He strolled out into the road and swept a wary eye up and down it. Except for a medium-sized boy, with a bias towards stoutness, it was empty. Not without relief, Mr. Foster turned towards his own front garden. It was then that the medium-sized boy, who had been regarding him with stolid intentness, spoke to him.

“I say,” said the boy, “are you Mr. Foster?”

Mr. Foster turned back again. “Yes? Do you want me, my boy?”

“I read about you in The Courier,” said the boy.

Mr. Foster brightened. He was all in favour of people who had read about him in The Courier; he was still more in favour of those of them who came to gaze upon him as if he were a local curiosity. “You did, did you?” said Mr. Foster genially. “Well, and what did you think about it all?”

“Jolly fine. Ripping murder, wasn’t it?” The newcomer spoke a trifle absently; his eyes were fixed on Mr. Foster’s nose. Drawing nearer, he scrutinised that organ with careful attention. “I say,” he continued, “have you ever broken your nose?”
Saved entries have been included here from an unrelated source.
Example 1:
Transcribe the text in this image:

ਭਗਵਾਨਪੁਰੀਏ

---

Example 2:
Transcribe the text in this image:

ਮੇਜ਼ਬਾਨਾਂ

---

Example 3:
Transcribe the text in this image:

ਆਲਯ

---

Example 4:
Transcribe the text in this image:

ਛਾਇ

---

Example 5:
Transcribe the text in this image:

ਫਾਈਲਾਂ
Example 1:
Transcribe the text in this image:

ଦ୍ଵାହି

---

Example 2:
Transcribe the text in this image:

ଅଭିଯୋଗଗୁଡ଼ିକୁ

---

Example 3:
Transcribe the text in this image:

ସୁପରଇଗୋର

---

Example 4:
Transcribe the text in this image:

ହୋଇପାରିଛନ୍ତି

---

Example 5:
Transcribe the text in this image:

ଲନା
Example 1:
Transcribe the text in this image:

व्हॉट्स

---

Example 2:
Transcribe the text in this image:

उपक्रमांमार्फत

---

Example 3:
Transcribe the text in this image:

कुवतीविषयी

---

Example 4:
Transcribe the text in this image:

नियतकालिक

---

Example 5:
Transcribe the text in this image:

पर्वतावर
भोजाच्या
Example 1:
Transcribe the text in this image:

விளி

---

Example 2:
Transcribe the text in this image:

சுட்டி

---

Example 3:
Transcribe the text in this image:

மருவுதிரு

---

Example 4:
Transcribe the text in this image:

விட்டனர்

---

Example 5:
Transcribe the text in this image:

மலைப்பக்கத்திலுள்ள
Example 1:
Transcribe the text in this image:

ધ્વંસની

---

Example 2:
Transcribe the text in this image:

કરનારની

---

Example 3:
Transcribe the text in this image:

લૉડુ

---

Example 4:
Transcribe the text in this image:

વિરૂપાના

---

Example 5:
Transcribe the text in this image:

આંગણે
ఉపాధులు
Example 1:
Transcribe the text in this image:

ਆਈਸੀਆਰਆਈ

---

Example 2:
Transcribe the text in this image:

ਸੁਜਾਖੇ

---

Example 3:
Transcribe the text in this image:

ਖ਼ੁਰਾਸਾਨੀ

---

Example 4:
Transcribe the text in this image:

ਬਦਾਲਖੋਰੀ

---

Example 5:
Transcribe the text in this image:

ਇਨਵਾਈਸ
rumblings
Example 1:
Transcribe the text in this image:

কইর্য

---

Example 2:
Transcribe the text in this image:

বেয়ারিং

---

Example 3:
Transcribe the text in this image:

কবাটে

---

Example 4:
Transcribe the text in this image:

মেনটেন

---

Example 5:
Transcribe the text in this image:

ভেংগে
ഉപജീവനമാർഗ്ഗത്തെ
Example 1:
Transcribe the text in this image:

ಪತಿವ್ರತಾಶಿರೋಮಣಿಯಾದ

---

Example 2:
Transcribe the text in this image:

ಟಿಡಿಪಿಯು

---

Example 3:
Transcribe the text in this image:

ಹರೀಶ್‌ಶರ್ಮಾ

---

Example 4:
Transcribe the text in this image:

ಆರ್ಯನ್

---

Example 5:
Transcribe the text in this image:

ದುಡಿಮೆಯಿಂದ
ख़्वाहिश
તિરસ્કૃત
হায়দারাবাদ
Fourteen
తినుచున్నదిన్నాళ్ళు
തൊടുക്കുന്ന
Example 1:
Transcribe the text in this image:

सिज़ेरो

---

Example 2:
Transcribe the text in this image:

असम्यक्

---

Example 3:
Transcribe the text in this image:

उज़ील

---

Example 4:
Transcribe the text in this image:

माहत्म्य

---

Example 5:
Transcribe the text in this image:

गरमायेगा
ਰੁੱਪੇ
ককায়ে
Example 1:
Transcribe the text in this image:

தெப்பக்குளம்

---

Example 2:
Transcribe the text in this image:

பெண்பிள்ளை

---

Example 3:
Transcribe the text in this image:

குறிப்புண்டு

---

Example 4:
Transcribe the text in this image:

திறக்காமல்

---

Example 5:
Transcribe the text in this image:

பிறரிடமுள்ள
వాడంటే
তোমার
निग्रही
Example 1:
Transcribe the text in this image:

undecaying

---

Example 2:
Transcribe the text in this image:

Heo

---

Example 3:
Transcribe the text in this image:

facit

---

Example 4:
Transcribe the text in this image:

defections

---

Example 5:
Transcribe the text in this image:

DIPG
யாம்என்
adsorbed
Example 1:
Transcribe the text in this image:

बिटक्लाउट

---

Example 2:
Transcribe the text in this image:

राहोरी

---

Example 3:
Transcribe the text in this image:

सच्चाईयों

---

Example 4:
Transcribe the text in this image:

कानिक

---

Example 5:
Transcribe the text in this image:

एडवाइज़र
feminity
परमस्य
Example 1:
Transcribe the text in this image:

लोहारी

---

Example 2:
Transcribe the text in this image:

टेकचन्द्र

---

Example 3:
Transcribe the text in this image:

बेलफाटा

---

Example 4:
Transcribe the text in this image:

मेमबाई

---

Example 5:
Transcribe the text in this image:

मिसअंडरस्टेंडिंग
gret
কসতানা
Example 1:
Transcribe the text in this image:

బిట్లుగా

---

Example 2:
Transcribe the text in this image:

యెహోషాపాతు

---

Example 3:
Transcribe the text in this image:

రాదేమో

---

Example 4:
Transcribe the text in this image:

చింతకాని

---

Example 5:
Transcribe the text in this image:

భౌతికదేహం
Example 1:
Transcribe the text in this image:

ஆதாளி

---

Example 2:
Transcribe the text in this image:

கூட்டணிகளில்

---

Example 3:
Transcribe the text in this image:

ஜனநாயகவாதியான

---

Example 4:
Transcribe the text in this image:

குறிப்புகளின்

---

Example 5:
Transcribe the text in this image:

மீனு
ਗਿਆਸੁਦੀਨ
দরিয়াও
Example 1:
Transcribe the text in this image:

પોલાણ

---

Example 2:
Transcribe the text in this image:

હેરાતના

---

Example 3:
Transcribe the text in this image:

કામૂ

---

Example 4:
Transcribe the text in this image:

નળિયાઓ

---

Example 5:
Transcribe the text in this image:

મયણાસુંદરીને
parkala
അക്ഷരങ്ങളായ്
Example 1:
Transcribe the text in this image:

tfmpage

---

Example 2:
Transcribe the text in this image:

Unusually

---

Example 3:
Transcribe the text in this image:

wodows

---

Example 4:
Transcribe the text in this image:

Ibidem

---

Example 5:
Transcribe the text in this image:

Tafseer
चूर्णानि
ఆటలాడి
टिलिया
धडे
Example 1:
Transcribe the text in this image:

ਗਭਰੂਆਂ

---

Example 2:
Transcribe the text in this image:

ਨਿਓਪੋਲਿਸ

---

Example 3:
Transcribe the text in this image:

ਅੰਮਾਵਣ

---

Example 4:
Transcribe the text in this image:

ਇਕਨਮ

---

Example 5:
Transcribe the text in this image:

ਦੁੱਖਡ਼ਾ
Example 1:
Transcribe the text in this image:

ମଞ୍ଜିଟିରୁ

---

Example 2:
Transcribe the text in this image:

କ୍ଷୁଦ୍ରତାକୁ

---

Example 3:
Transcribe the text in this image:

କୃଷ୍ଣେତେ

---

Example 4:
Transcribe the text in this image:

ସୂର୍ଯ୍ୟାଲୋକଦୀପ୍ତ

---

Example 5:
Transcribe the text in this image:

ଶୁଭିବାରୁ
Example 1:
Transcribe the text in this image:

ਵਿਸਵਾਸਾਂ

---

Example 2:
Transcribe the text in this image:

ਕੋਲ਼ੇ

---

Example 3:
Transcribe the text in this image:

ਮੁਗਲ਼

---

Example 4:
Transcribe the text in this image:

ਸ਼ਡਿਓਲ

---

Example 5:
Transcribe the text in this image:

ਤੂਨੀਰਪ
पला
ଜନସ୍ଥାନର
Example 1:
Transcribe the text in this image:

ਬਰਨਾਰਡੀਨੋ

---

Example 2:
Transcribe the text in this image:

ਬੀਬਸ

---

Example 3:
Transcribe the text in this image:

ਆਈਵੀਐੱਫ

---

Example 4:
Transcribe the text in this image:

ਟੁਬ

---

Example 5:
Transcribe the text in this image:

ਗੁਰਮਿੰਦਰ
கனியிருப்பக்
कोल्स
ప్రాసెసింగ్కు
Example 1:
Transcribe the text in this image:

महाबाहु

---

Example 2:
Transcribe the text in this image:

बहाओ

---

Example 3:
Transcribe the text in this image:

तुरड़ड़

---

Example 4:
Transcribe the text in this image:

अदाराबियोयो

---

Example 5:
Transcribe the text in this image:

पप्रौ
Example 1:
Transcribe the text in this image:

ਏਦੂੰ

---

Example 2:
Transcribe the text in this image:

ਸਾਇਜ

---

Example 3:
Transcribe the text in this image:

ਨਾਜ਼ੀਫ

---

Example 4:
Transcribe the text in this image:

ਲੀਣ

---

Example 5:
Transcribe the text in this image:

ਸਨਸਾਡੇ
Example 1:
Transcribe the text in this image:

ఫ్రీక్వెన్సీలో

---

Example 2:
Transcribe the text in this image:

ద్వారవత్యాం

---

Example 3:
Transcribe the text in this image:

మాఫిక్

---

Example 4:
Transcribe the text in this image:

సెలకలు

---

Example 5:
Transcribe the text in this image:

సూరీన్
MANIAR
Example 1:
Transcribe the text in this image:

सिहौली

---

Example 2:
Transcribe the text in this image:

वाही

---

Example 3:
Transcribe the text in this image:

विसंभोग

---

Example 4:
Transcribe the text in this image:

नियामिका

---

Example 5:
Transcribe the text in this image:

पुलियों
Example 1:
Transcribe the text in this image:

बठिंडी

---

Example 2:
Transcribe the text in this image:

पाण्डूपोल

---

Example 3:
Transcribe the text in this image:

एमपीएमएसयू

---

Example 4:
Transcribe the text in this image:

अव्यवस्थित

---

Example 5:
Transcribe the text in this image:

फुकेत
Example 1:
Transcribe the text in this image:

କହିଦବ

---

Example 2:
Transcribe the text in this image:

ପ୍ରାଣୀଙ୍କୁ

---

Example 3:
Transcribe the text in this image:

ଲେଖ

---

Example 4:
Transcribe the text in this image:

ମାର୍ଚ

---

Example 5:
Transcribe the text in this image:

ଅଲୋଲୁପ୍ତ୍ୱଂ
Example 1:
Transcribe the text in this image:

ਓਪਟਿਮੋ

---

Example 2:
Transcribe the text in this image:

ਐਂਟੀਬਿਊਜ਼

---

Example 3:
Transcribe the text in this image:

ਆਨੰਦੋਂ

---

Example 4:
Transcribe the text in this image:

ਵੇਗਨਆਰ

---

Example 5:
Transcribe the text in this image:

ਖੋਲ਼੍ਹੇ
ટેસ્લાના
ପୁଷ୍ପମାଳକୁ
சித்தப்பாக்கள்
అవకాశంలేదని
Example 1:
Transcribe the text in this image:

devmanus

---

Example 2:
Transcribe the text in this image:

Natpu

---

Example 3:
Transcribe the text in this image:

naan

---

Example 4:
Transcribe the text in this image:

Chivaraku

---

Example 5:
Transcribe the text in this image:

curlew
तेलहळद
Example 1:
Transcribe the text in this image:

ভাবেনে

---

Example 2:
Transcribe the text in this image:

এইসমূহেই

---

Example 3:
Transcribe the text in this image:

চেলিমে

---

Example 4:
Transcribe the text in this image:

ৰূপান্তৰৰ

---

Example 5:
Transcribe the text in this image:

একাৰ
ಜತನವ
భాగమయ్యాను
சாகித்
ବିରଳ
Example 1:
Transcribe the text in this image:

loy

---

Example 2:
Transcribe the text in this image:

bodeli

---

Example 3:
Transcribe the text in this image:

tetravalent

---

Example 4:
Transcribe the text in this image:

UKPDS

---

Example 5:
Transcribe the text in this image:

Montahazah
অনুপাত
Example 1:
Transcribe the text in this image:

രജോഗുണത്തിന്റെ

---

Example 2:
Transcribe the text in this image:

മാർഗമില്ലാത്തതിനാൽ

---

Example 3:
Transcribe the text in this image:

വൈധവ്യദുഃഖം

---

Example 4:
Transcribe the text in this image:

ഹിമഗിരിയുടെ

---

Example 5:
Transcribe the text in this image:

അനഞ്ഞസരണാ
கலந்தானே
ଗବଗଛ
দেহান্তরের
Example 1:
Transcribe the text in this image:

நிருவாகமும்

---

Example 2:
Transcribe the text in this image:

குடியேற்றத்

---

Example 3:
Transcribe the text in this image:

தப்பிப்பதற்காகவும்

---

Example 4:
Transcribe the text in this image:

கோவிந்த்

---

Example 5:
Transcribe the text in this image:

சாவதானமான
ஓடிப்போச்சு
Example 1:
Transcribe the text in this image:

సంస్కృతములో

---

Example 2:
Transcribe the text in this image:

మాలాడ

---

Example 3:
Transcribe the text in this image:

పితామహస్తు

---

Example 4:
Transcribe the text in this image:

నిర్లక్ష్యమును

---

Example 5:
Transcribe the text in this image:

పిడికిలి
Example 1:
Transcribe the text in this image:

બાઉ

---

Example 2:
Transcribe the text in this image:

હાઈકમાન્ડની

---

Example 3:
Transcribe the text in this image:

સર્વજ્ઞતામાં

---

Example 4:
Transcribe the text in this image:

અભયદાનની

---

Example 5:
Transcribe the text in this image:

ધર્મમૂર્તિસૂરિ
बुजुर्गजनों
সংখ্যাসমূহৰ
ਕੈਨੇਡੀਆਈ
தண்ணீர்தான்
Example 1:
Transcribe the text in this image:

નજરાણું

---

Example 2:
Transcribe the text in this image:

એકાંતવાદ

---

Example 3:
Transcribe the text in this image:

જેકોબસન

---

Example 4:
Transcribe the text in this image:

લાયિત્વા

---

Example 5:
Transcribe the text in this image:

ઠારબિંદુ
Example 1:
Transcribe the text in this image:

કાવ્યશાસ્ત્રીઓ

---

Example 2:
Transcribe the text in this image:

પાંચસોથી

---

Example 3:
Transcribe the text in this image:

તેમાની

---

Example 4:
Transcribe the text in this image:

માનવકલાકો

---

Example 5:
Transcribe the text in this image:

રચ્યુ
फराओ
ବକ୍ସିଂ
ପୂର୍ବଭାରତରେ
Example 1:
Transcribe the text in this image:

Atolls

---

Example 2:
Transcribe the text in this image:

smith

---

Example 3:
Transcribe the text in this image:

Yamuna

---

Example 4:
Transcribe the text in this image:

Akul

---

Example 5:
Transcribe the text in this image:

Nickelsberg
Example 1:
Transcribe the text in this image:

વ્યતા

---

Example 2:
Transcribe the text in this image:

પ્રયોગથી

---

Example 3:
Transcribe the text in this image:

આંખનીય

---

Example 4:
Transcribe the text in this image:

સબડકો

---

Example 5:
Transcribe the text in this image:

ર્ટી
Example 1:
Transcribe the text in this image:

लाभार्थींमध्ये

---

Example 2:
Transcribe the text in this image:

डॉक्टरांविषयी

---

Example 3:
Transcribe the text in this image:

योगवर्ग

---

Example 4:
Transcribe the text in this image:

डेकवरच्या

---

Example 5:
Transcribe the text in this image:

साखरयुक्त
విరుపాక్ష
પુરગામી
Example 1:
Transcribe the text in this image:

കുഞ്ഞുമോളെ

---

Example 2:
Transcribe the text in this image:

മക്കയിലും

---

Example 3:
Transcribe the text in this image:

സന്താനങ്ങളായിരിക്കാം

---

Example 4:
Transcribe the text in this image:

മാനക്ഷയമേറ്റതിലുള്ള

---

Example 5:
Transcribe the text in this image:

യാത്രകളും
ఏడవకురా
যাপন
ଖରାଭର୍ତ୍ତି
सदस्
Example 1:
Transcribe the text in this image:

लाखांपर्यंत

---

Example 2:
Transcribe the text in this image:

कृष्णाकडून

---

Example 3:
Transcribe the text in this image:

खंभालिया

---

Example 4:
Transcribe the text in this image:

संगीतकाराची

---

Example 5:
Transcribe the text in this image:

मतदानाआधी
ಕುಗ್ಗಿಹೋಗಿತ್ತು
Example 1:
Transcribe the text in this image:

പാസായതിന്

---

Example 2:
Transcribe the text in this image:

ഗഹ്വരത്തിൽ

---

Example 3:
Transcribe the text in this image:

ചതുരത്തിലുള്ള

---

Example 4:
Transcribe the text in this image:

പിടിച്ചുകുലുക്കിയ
Mr. Foster brightened still more. The story of his nose’s rupture was a good one and its telling never palled; and here was an ideal audience for it. Schoolboy, boxing…. The two of them were obviously going to be great chums. Of course he mustn’t keep that poor girl waiting, but perhaps just a couple of minutes….

“Yes,” he said, and did not notice the slight start performed by his audience. “It was at Beanhurst College, where I was at school. We used to have an annual boxing tournament at the end of each winter term, and I had entered for——”

“I say, were you at Beanhurst?” interrupted his audience in a voice of incredible scorn.

Unfortunately a voice of incredible scorn sounds very much like a voice of incredible awe (if you do not believe this, address yourself absent-mindedly in a voice of incredible scorn and see whether your opinion of yourself does not immediately rise). With his customary complacency Mr. Foster read into this one the latter interpretation.